EXERCISE AIM:
So long as no pictures are carried over, output the records below exactly.

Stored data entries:
════════════════

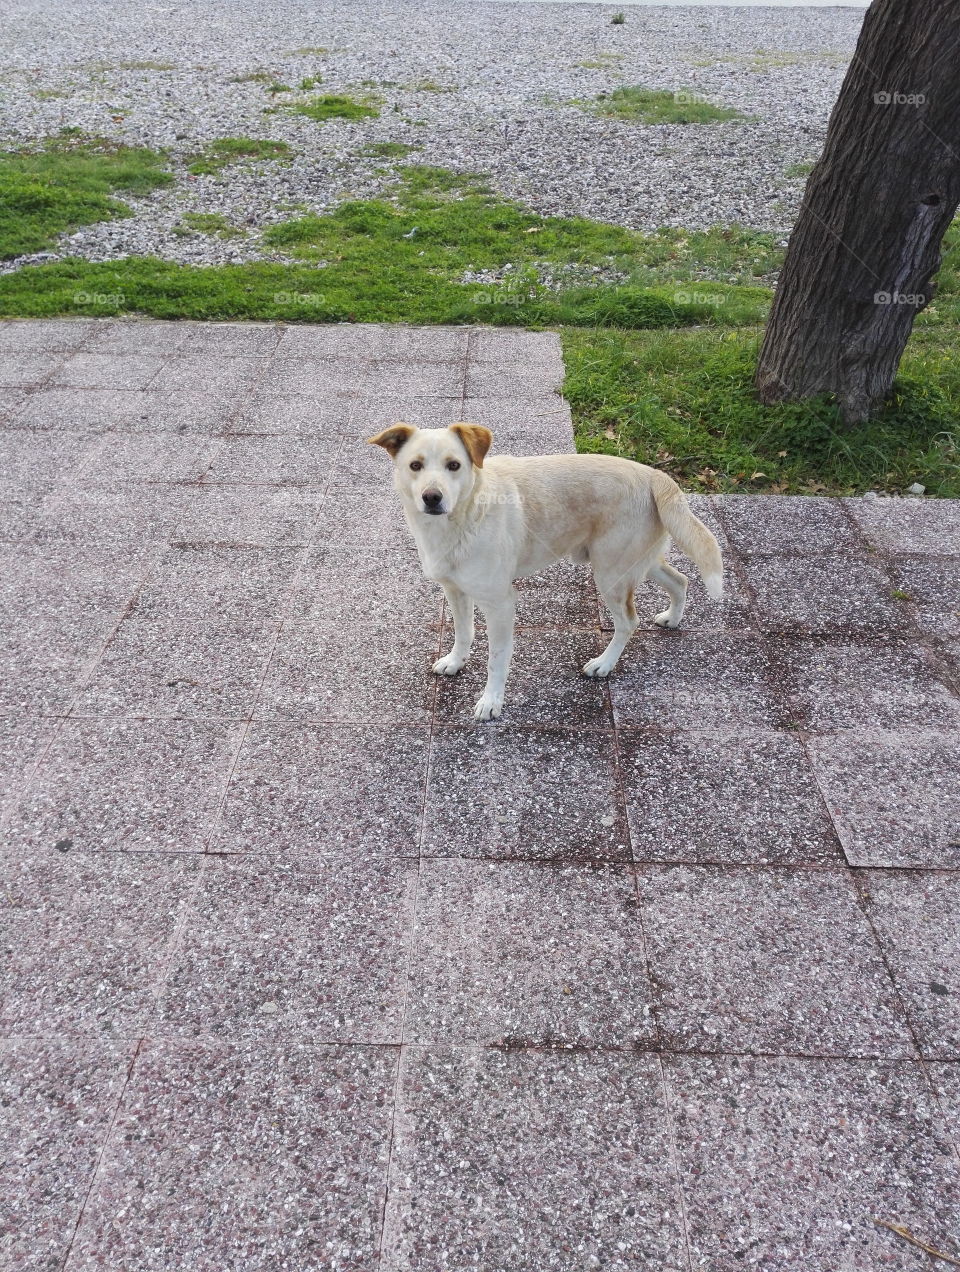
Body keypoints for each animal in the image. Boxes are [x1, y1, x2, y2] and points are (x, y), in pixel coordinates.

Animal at [368, 417, 722, 717]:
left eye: (453, 465)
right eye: (415, 466)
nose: (432, 497)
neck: (464, 516)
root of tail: (654, 475)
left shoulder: (500, 604)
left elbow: (496, 659)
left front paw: (491, 701)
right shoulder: (455, 591)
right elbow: (463, 632)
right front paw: (456, 661)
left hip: (610, 574)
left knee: (628, 622)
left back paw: (604, 664)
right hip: (634, 564)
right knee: (681, 580)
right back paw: (673, 618)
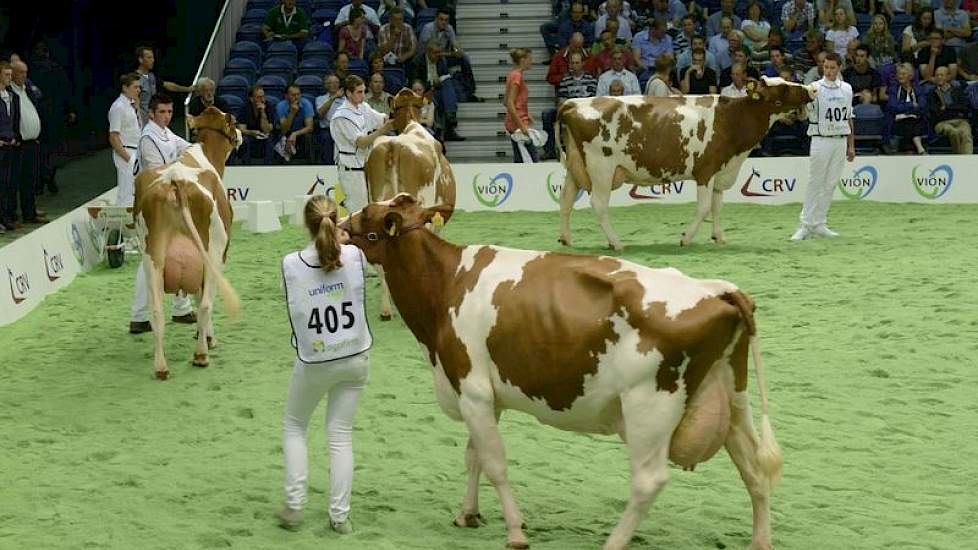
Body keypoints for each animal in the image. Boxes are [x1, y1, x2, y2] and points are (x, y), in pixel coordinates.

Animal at [133, 109, 242, 384]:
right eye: (233, 122)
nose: (240, 134)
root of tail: (175, 180)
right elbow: (203, 297)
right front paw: (209, 338)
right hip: (213, 251)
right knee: (205, 304)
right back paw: (201, 355)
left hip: (152, 256)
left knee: (157, 312)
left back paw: (161, 366)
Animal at [340, 195, 780, 550]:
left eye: (367, 217)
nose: (339, 225)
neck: (446, 284)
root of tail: (716, 289)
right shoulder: (482, 395)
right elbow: (473, 455)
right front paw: (468, 513)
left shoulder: (472, 388)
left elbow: (494, 462)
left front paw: (515, 531)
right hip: (733, 399)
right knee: (755, 471)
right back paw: (760, 542)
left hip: (650, 407)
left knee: (648, 481)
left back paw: (613, 543)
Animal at [556, 76, 816, 252]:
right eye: (783, 87)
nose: (811, 89)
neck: (733, 118)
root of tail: (573, 103)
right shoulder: (706, 170)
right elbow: (704, 208)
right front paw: (686, 238)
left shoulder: (720, 172)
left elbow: (717, 206)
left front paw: (719, 237)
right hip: (601, 168)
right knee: (598, 204)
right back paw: (616, 243)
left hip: (574, 167)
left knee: (566, 200)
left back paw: (567, 240)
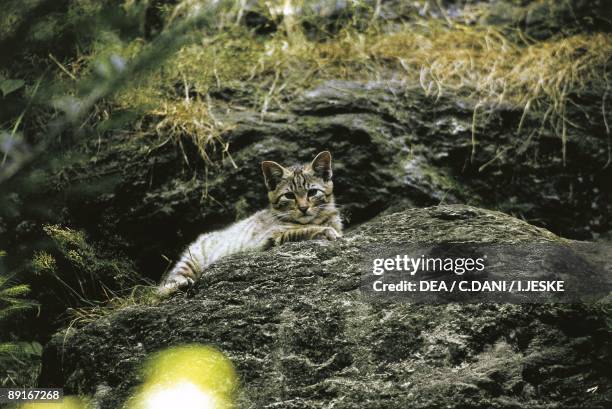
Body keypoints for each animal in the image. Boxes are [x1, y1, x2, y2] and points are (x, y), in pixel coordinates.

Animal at [160, 151, 342, 292]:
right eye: (289, 196)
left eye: (312, 192)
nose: (303, 208)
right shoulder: (268, 238)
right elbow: (300, 231)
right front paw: (324, 231)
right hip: (191, 261)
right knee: (162, 287)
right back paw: (179, 284)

════════════════

EXPECTED ANSWER:
Body keypoints for each animal in the image. Boxes are [x1, y1, x2, y2] and points are (x, y), in pixel coordinates.

Animal at [368, 417, 722, 717]:
left eye: (453, 465)
right eye: (415, 466)
nose: (432, 497)
neck: (464, 516)
root of tail: (654, 475)
left shoulder: (500, 604)
left elbow: (496, 659)
left front paw: (491, 701)
right shoulder: (455, 591)
right elbow: (463, 632)
right front paw: (456, 661)
left hip: (610, 574)
left knee: (628, 622)
left back paw: (604, 664)
right hip: (634, 564)
right knee: (681, 580)
right back paw: (673, 618)
Body keypoints for each animal in the image. Boxes are [x1, y1, x2, y2] and points are (x, y), in pixel coordinates.

Animal at [133, 109, 242, 384]:
right eye: (233, 122)
nose: (240, 134)
root of tail: (175, 180)
right elbow: (203, 297)
right front paw: (209, 338)
right hip: (213, 251)
right knee: (205, 304)
right back paw: (201, 355)
left hip: (152, 256)
left knee: (157, 312)
left back paw: (161, 366)
Animal at [340, 195, 780, 550]:
left eye: (367, 217)
nose: (339, 225)
neck: (446, 284)
root of tail: (716, 289)
right shoulder: (482, 395)
right elbow: (473, 455)
right front paw: (468, 513)
left shoulder: (472, 388)
left elbow: (494, 462)
left front paw: (515, 531)
right hip: (733, 399)
right knee: (755, 471)
right back paw: (760, 542)
left hip: (650, 407)
left knee: (648, 481)
left back paw: (613, 543)
Animal at [556, 76, 816, 252]:
right eye: (783, 87)
nose: (811, 89)
neck: (733, 118)
root of tail: (573, 103)
right shoulder: (706, 170)
right elbow: (704, 208)
right front paw: (686, 238)
left shoulder: (720, 172)
left elbow: (717, 206)
left front paw: (719, 237)
right hip: (601, 168)
right knee: (598, 204)
right back paw: (616, 243)
left hip: (574, 167)
left knee: (566, 200)
left back paw: (567, 240)
Body keypoints for each animal in the image. Boxes are [x1, y1, x2, y2] and points are (x, y), in pixel coordinates.

Animal at [160, 151, 342, 292]:
right eye: (289, 196)
left eye: (312, 192)
nose: (303, 208)
right shoulder: (268, 238)
right elbow: (300, 231)
right front paw: (324, 231)
right hip: (191, 261)
right knee: (162, 287)
right back paw: (179, 284)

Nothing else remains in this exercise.